Page MenuHomePhabricator

When LANG=POSIX, executing commands with UTF8 characters in the argument list fails
Closed, ResolvedPublic


(Original Title: Commits may partially fail to import when affecting files with UTF8 characters)

See PHI343. An install reports an issue importing a commit which affects a file containing an en-dash.

The import stalls in the GitCommitMessageParserWorker step.

Event Timeline

epriestley triaged this task as Normal priority.Feb 3 2018, 1:47 PM
epriestley created this task.

To try to reproduce this, I did this:

$ nano 'en-dash:–.txt'
$ git commit -am endash
[master c7ca66f] endash
 1 file changed, 1 insertion(+)
 create mode 100644 "en-dash:\342\200\223.txt"

Note that the filename contains an en-dash and the "create mode" output reports it with octal escapes.

This actually works better locally than it did in production. I get a full import, although the view of the commit in Diffusion is significantly broken:

Screen Shot 2018-02-03 at 5.51.44 AM.png (724×477 px, 26 KB)

  • The table of contents has parsed the name with quotes.
  • The diff fails to load.

The original problem involved an en-dash surrounded by spaces, so I'm going to see if that reproduces anything.

Same results for spaces.

The original problem involved a binary file, so I'm going to see if I can reproduce that.

Same result.

The original problem occurred inside DifferentialDiffExtractionEngine so maybe the conditions are:

  • En dash.
  • Binary file.
  • Attached to a revision.

Trying that.

No luck, I don't even see any bugs in Differential locally with that change (the en-dash decodes and renders properly). So this might be in the realm of T7339.

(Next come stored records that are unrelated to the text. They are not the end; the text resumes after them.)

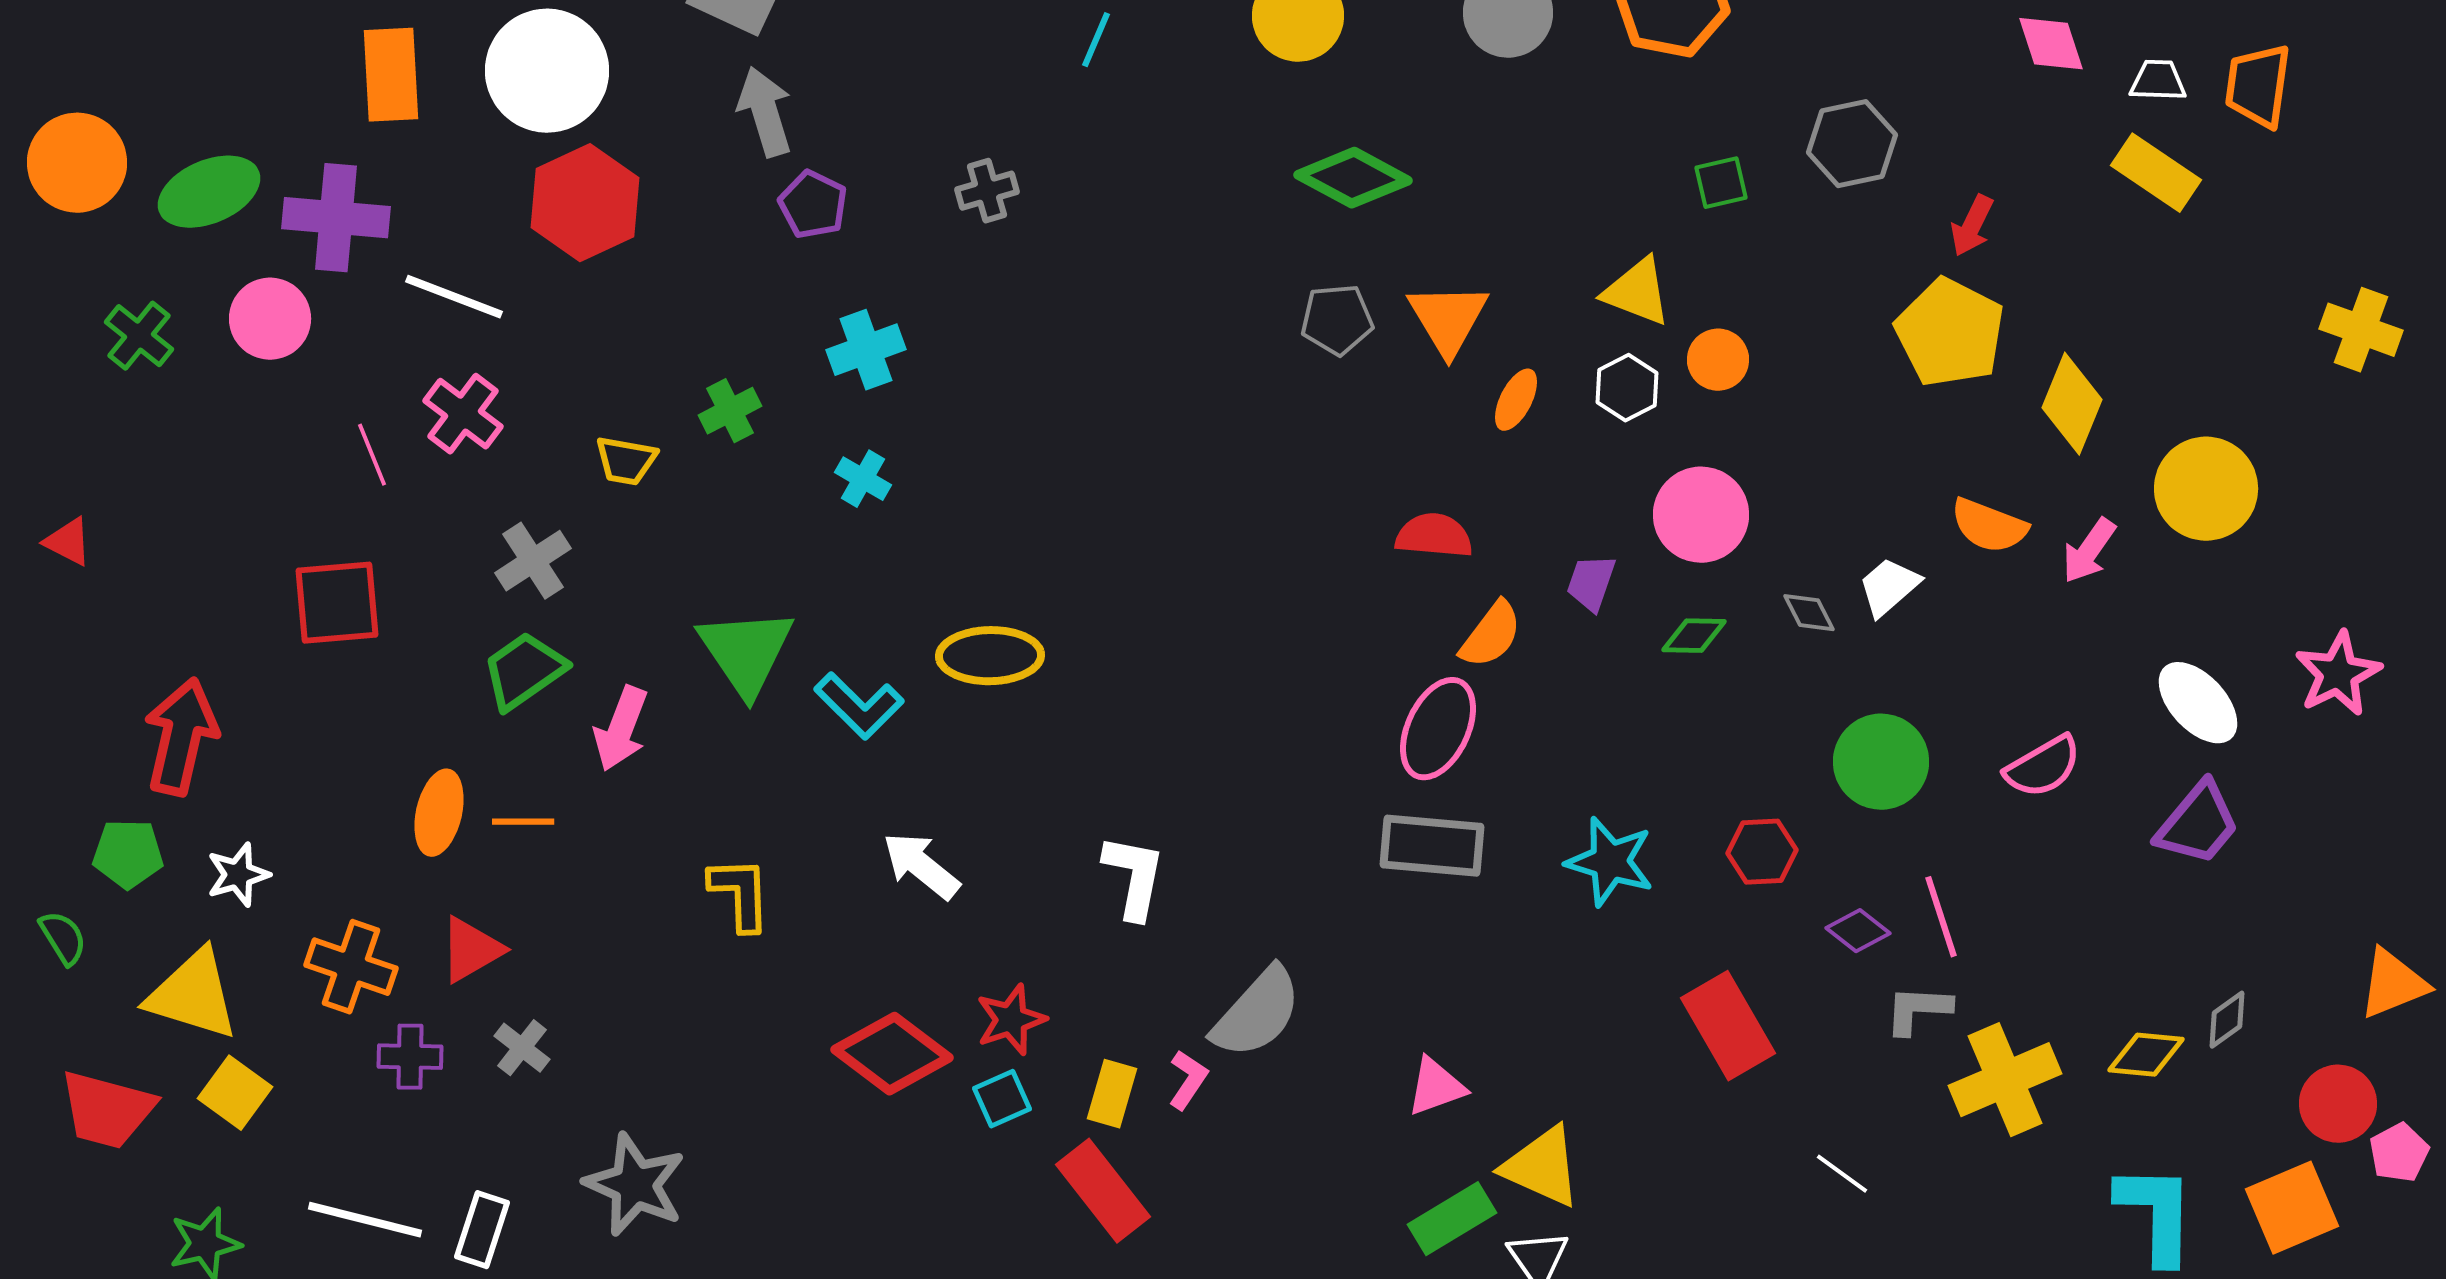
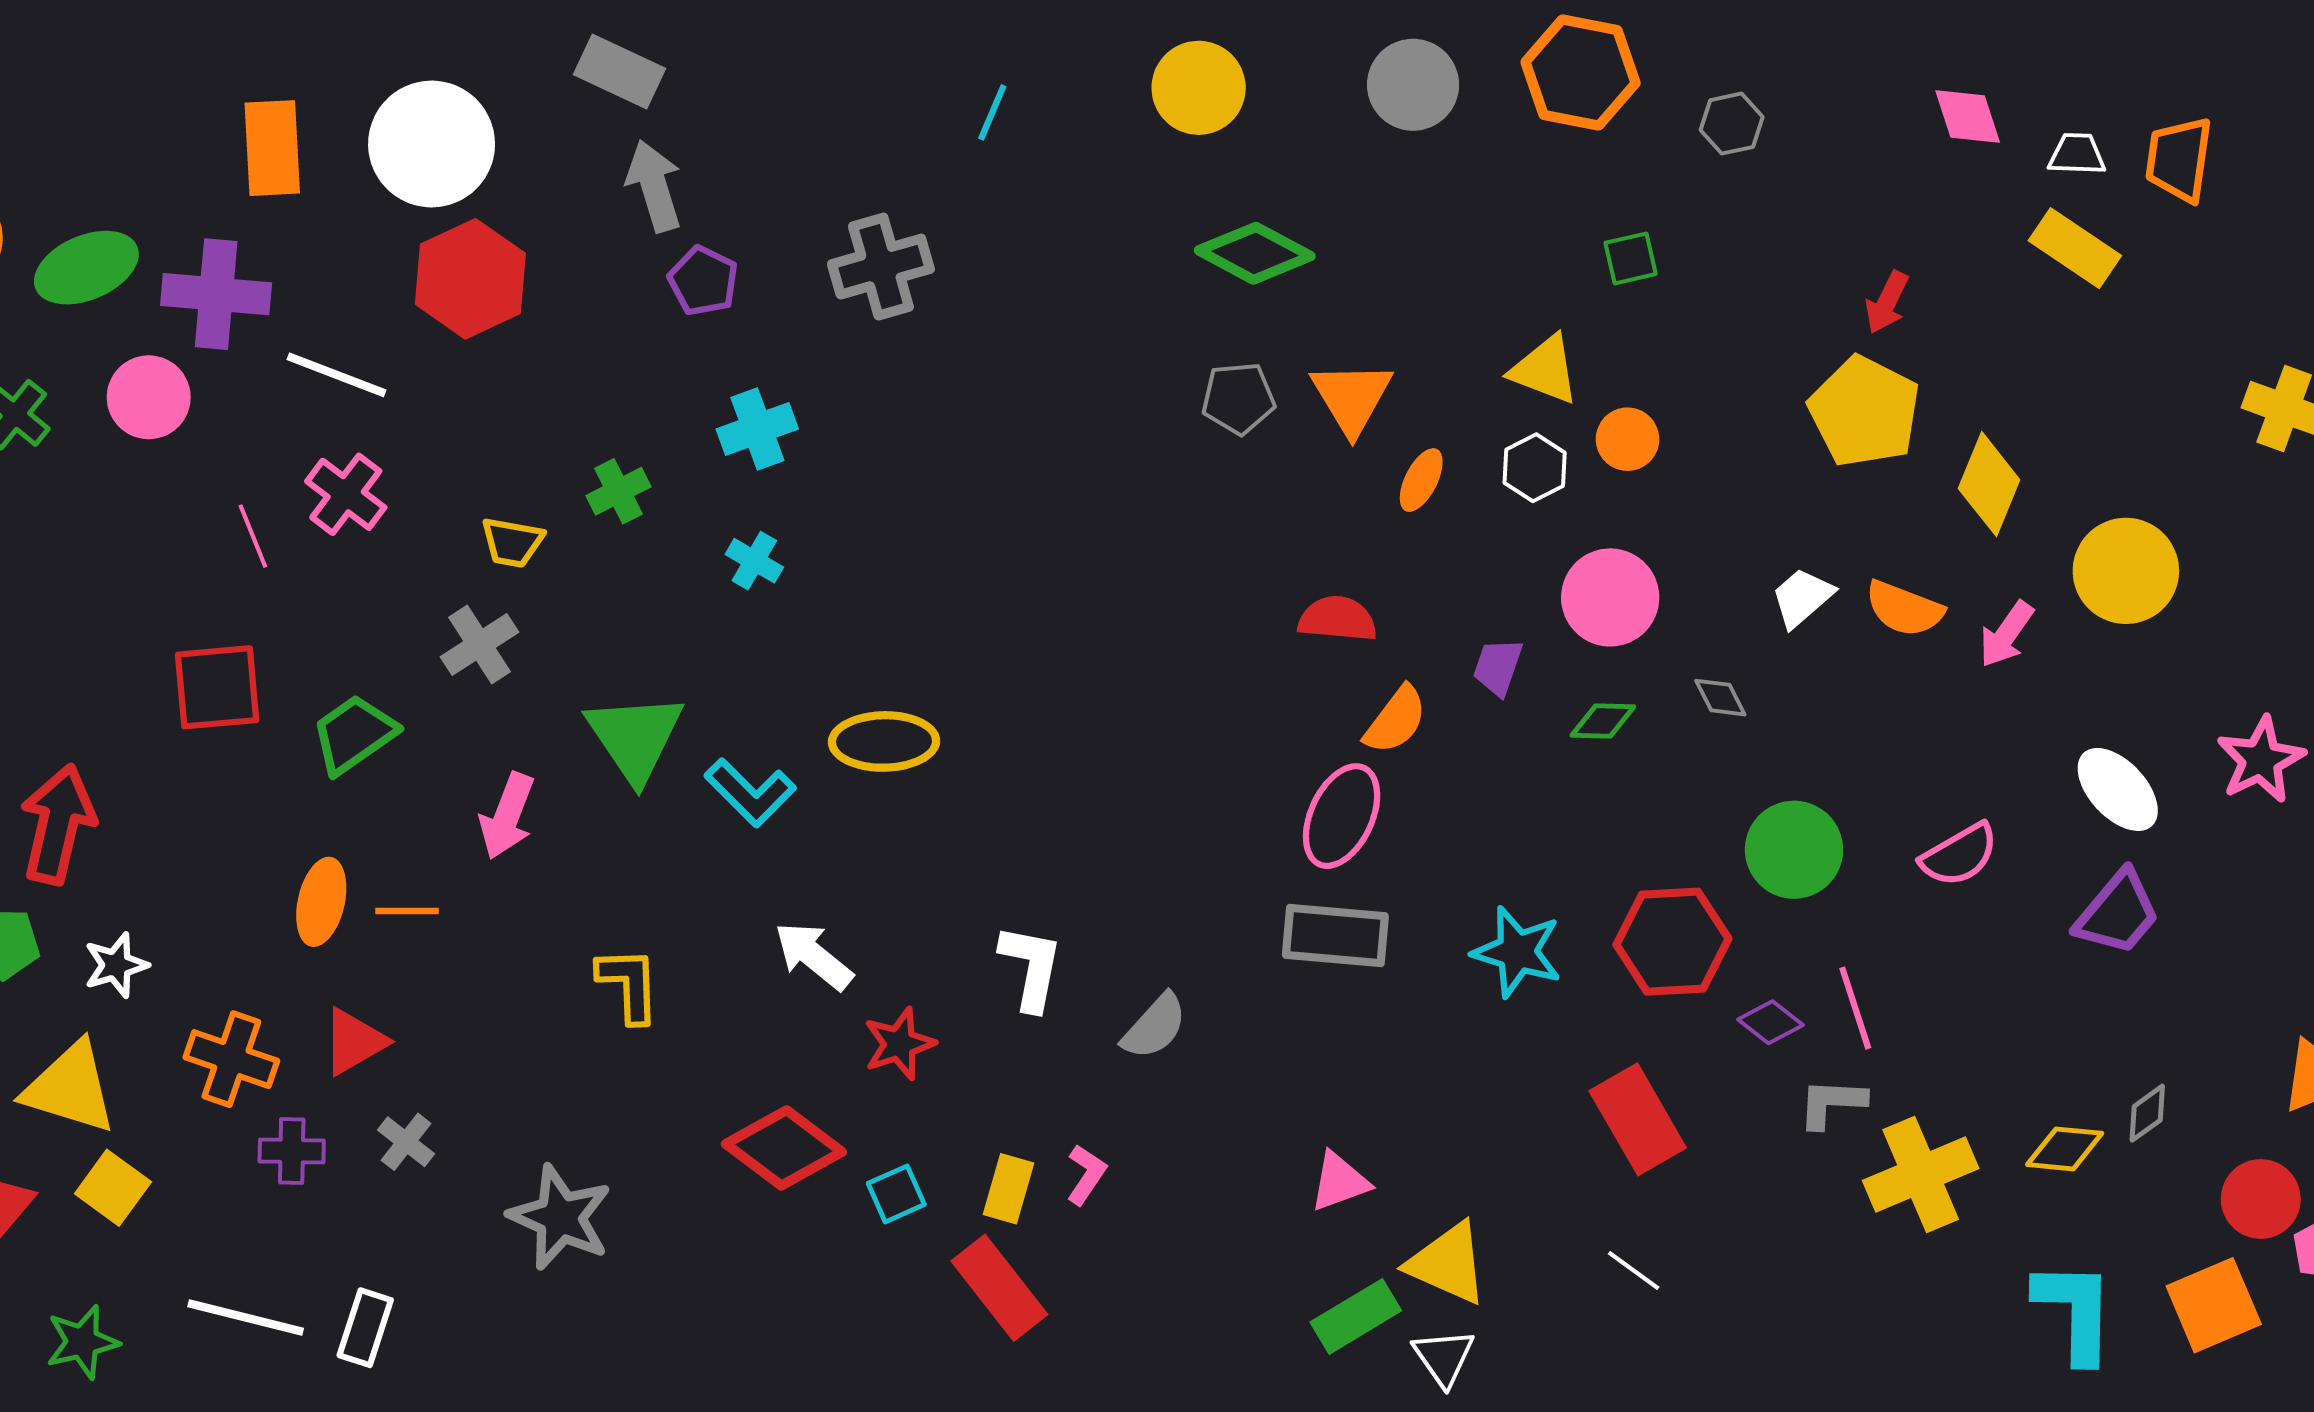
gray hexagon: (1852, 144) -> (1732, 124), moved, size x0.7
gray cross: (987, 191) -> (881, 267), size x1.6
gray cross: (533, 561) -> (480, 644), moved
white trapezoid: (1889, 587) -> (1802, 597), moved
green trapezoid: (524, 671) -> (354, 734), moved
red hexagon: (1762, 852) -> (1672, 942), size x1.6
gray semicircle: (1257, 1013) -> (1155, 1026), moved, size x0.7
red star: (1011, 1020) -> (899, 1044), moved
white line: (1842, 1174) -> (1634, 1270), moved
gray star: (635, 1185) -> (560, 1217), moved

I now strongly believe this is some kind of terminal environment problem. This script has different behavior in production and on my laptop:

#!/usr/bin/env php

$root = dirname(dirname(__FILE__));
require_once $root.'/scripts/init/init-script.php';

$endash = "\xE2\x80\x93";
echo ' Input: <'.$endash.">\n";
list($stdout) = execx('echo %s', $endash);
echo 'Output: <'.rtrim($stdout).">\n";


 Input: <–>
Output: <>

(Zero bytes are echoed.)


 Input: <–>
Output: <–>

The input is echoed faithfully.

We should already be setting LANG=en_US.UTF-8 in the subprocess environment, and executing with LANG=en_US.UTF-8 has no effect, nor does adding putenv('LANG=en_US.UTF-8'); before the subprocess executes.

However, executing with LANG=en_US.UTF-8 or LC_ALL=en_US.UTF-8 outside the script (as in $ LANG=en_US.UTF-8 ./bin/test) does work.

I suspect this is a very, very deep hole. For now, I'm going to:

  • Manually change the /etc/environment on repo001 to include LANG=en_US.UTF-8.
  • See if that resolves PHI343.

I expect it will, and then we can figure out exactly how deep this goes at a later date.

Setting LANG in /etc/environment had no effect on anything.

The internet says I should edit /etc/default/locale but this is already set to LANG=en_US.UTF-8 but locale reports POSIX.

sudo update-locale LC_ALL=en_US.UTF-8 LANG=en_US.UTF-8 also does not work, although this is apparently just a Perl script that rewrites /etc/default/locale for you.

Thankfully, it seems that setlocale(LC_ALL, 'en_US.UTF-8'); from within PHP does work, so we don't need to figure out what PAM initialization cache file Ubuntu is actually reading LANG settings from.

epriestley renamed this task from Commits may partially fail to import when affecting files with UTF8 characters to When LANG=POSIX, executing commands with UTF8 characters in the argument list fails.Feb 3 2018, 4:07 PM
epriestley updated the task description. (Show Details)

setlocale(...) doesn't (?) appear to work from within Apache (?).

I think I didn't kick Apache hard enough since I eventually rammed this through with setlocale().